Her final wishes have been, ever since I was a kid, that she wanted to be donated to science. Her best friend's mom, my nana, had that done, and her best friend and her husband are planning on doing the same. I was worried that they wouldn't have been able to do that for her since she had open wounds on her legs from her congestive heart failure, but a man at the cremation center got into contact with a tissue donation place. It was very kind.
I went onto her Facebook and informed her friends and family about it, and told them to ask me any questions they might have (we have a fairly religious and military family for better or for worse). Most of her family lives on the other side of the country. One of my cousins said that he told me on my post he doesn't think that was right and that my mom deserved better than to become a science experiment. He was PMing me with shit and got his dad involved and I wasn't really quite sure what he was saying. It just became this ordeal and I got so angry and just had to ignore them. My sister said she's going to talk to them in private. I feel that's best because I'm on a very short fuse. I feel so fucking angry at things. The hospice... Grown ass men behaving like fools on a sensitive post...
My cousin was blowing up my sister's DMs about how I'm doing science experiments on my mom. I had a breakdown. I have never once talked to this cousin. He and his dad were never involved with Mama's life. I did get support from her best friends daughters as well as her former coworkers and my friends. I just can't believe people. I know perhaps this seems like a sterile way to do things... I wouldn't have minded a burial but that was not what she wanted. I will be receiving her ashes, so she will be forever home with me.
Even still the bad attitude some people had, it was nice to see people say kind words about Mama. I wish she could see them. And I really hope she saw how my sister and I were getting along in her final hours. I'd like for that to be something that stayed with her. I bet she was so scared. This is so hard to think about.

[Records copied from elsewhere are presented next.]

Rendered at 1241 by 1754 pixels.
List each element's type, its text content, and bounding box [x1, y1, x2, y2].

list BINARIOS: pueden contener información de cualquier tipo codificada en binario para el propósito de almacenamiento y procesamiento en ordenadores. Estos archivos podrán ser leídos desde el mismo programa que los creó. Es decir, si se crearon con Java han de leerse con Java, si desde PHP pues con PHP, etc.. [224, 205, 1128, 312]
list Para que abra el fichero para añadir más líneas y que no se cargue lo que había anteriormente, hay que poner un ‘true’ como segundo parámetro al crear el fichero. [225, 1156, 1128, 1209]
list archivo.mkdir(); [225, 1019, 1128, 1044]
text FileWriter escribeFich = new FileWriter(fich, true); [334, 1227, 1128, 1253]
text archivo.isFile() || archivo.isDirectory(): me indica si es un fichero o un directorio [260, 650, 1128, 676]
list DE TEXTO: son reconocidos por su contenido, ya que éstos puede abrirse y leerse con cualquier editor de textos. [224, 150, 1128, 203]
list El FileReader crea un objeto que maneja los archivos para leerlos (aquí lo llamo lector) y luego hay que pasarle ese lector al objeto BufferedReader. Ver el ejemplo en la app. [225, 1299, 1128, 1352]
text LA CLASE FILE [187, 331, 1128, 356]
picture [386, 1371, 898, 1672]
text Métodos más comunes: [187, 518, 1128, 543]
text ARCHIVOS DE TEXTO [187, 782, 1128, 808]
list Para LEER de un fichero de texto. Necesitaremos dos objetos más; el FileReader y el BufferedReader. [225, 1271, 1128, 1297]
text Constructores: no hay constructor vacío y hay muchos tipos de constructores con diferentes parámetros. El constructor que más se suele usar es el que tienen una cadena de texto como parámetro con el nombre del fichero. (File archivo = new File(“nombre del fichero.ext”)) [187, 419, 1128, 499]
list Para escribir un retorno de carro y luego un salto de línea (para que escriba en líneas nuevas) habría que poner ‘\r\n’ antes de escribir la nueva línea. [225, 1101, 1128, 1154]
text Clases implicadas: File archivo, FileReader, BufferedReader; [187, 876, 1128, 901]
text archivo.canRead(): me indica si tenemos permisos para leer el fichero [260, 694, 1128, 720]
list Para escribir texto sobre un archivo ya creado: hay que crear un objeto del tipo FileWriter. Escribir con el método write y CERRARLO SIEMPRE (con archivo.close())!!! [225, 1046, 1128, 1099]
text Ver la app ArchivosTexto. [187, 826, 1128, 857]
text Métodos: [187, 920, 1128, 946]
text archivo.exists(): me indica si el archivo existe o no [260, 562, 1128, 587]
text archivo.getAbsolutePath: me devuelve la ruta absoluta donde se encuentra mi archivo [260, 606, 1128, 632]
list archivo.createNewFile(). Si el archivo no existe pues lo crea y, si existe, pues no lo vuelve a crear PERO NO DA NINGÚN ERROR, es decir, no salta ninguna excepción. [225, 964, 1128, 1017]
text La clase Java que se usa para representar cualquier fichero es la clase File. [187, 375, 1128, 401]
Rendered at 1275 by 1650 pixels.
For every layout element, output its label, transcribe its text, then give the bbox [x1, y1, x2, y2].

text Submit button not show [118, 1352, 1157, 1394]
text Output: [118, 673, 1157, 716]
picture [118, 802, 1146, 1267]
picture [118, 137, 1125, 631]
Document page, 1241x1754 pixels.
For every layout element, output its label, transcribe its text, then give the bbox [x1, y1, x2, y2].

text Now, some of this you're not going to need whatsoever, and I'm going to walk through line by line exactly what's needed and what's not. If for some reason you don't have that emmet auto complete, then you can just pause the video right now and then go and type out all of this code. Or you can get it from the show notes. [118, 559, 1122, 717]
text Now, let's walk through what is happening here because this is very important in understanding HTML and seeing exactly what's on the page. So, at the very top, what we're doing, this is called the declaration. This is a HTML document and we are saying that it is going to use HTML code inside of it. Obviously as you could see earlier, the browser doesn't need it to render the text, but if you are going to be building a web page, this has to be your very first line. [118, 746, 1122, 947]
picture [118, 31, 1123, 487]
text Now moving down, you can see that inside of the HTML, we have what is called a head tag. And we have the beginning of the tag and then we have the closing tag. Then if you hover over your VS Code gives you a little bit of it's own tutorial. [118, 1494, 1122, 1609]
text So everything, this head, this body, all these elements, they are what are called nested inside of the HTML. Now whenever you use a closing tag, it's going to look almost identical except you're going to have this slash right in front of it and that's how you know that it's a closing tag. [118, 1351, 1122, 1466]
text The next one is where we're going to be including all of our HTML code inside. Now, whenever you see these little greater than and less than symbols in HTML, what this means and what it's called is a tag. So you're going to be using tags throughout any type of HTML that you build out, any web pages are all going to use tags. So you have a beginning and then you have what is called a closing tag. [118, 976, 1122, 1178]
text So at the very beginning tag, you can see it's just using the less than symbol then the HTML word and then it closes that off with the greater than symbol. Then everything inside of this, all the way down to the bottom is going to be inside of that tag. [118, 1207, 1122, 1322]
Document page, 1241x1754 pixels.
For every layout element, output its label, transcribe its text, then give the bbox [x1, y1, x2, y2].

I try to keep my personal life pretty private, but my mama and I were two peas in a pod. I really don't know what I'm going to do without her. My cat's been anxious. He loved his GG... If it wasn't for my friends right now I don't know where I'd be, just that I'd be much worse off. Thank you guys.
I have cried so much last night and today but I feel so numb. Nothing feels real. I feel like everything is going to come crashing on me soon. I felt a bit of it today with what happened online, and I just feel like worse moments are to come.
My sister and her family stayed the night though after the medical people left. We just all sat around and chatted and napped when we could. They left at about 2pm today. It was nice.